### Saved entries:
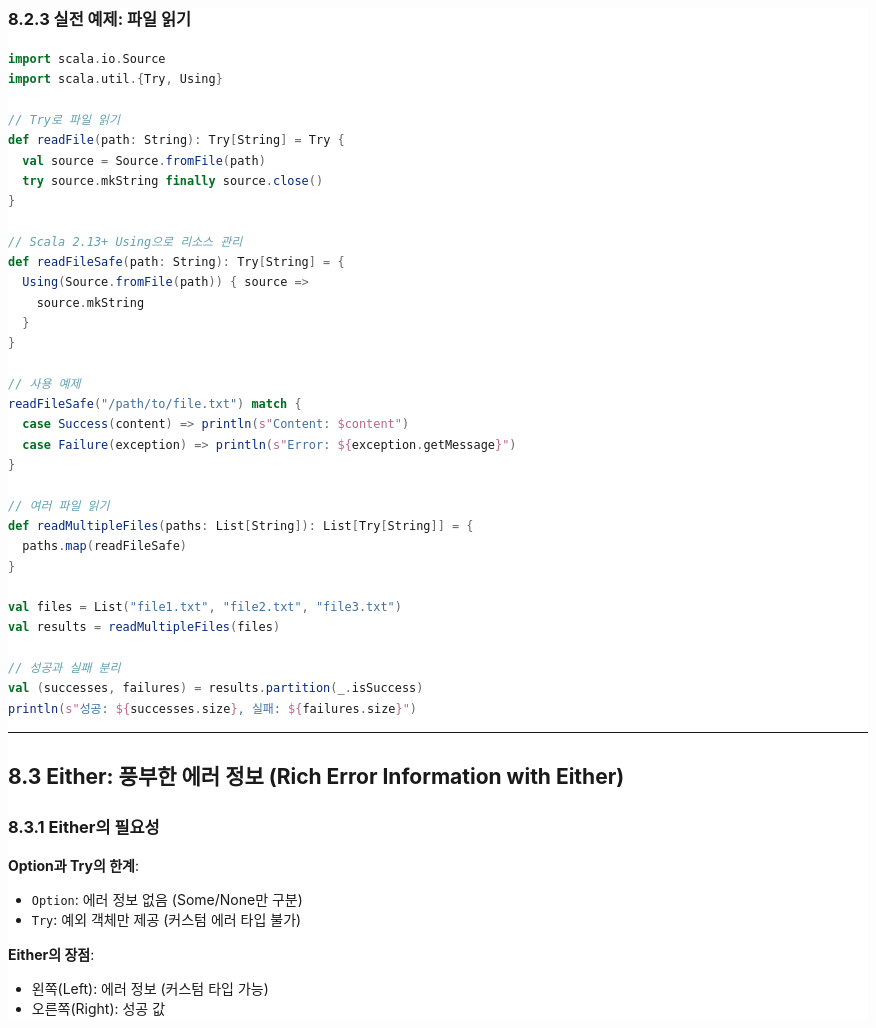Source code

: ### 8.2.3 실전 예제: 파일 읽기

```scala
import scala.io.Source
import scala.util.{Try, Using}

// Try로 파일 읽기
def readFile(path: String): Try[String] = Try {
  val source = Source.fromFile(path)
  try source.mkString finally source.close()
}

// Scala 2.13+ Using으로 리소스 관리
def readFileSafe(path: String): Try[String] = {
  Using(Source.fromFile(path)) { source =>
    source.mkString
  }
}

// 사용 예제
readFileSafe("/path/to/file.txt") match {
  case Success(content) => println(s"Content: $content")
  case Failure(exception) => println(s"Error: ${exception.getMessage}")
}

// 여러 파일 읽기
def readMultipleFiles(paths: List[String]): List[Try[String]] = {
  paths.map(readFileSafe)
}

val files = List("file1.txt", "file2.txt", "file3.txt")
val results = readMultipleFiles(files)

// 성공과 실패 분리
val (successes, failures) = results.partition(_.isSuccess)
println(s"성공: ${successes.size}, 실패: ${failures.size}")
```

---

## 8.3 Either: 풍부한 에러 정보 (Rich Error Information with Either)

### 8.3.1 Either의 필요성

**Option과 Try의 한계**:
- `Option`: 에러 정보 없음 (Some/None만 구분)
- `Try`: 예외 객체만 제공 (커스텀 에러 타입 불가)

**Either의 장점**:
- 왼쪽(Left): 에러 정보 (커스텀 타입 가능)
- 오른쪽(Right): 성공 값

==

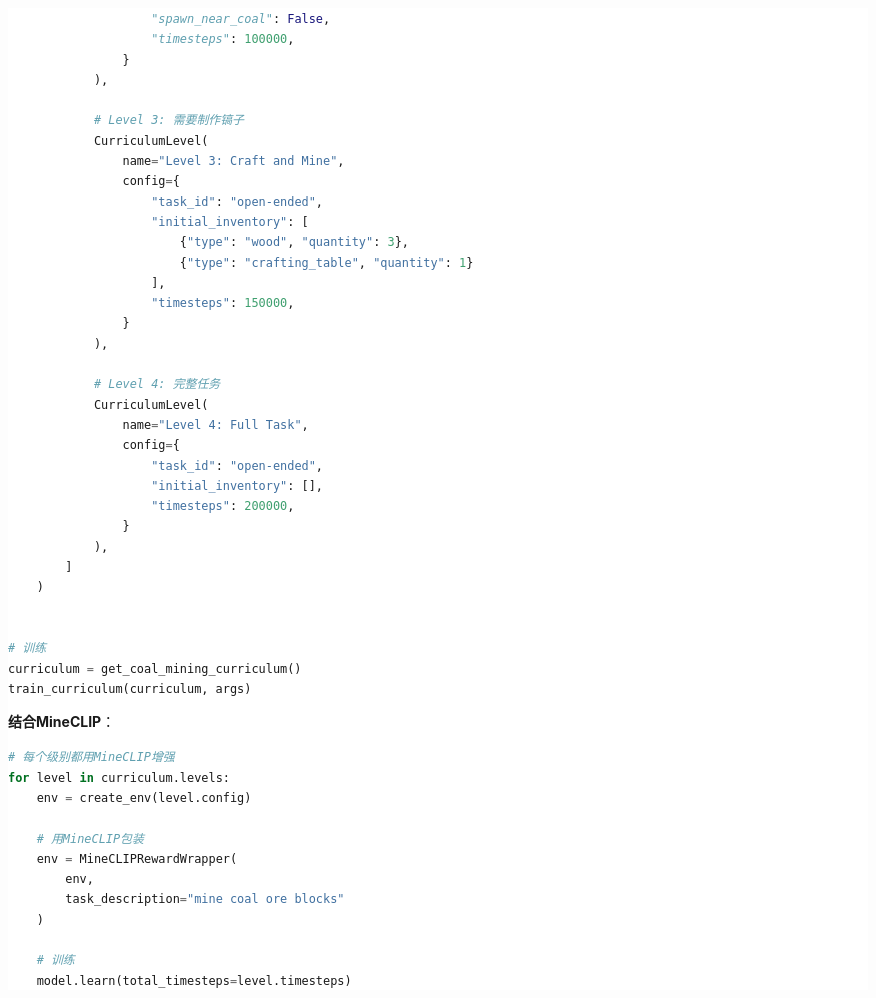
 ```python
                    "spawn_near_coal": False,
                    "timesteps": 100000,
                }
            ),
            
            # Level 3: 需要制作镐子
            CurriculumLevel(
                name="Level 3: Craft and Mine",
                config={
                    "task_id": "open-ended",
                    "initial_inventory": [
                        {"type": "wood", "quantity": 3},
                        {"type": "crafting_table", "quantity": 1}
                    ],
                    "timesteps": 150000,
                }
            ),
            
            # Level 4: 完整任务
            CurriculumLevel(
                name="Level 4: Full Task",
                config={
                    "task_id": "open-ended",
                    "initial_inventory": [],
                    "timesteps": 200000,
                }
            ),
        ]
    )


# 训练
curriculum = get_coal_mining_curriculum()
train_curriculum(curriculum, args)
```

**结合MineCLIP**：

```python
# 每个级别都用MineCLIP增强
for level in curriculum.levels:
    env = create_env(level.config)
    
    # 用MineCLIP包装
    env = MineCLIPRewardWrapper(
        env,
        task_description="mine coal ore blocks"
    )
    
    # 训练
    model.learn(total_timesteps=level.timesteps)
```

---

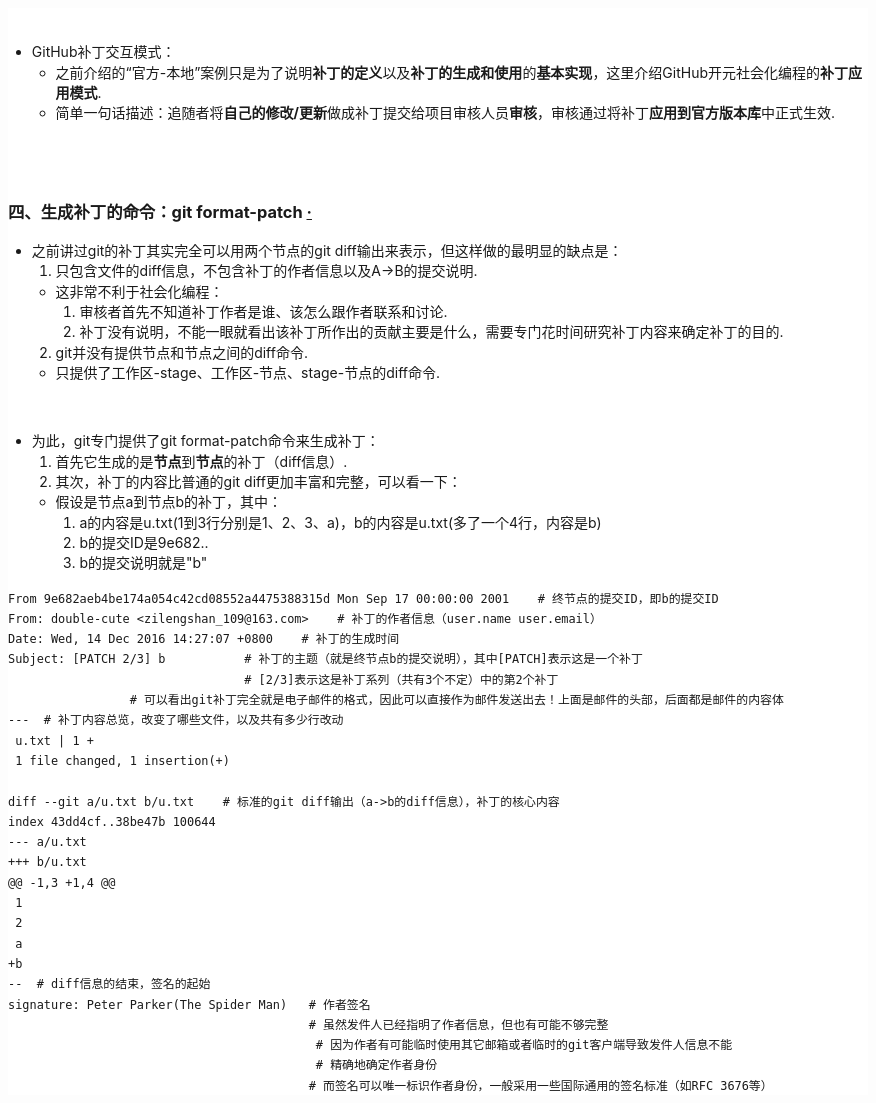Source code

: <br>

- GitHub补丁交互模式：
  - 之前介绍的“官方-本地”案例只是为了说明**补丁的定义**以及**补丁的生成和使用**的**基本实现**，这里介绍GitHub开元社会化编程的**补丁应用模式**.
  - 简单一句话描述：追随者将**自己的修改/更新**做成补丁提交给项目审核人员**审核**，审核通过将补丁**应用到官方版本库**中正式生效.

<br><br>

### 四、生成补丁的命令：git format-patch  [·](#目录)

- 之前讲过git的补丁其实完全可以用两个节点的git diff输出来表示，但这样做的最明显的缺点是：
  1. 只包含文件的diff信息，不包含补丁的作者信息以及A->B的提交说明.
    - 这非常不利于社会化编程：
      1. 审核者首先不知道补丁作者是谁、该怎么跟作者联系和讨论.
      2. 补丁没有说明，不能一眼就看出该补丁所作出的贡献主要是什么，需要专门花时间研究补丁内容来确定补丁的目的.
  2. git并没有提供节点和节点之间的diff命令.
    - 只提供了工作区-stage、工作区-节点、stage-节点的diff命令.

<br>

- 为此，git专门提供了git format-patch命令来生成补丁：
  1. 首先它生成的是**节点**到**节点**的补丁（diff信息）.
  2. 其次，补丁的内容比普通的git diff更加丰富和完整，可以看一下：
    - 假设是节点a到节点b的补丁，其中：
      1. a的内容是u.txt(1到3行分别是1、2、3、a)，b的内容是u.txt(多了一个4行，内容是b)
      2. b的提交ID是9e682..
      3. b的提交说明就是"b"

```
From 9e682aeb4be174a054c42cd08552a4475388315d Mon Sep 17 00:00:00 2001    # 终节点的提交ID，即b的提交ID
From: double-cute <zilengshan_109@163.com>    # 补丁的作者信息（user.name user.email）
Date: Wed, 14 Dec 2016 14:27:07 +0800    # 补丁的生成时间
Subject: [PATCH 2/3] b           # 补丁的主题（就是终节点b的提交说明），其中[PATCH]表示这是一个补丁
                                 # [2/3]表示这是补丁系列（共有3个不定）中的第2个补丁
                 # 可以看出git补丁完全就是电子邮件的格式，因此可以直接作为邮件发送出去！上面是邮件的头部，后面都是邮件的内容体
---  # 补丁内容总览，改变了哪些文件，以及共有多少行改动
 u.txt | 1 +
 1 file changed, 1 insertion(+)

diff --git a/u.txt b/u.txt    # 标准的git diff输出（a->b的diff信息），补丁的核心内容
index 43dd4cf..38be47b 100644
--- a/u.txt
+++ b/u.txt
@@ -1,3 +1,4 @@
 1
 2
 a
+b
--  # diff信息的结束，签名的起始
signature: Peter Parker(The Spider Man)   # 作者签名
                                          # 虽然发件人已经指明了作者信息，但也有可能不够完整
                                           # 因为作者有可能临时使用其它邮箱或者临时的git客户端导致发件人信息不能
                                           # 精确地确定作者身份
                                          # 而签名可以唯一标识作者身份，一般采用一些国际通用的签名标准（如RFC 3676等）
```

### EXERCISE AIM:
Search the data for the string "quantity" and copy out every line where it is found.

### EXERCISE SOLUTION:
                        {"type": "wood", "quantity": 3},
                        {"type": "crafting_table", "quantity": 1}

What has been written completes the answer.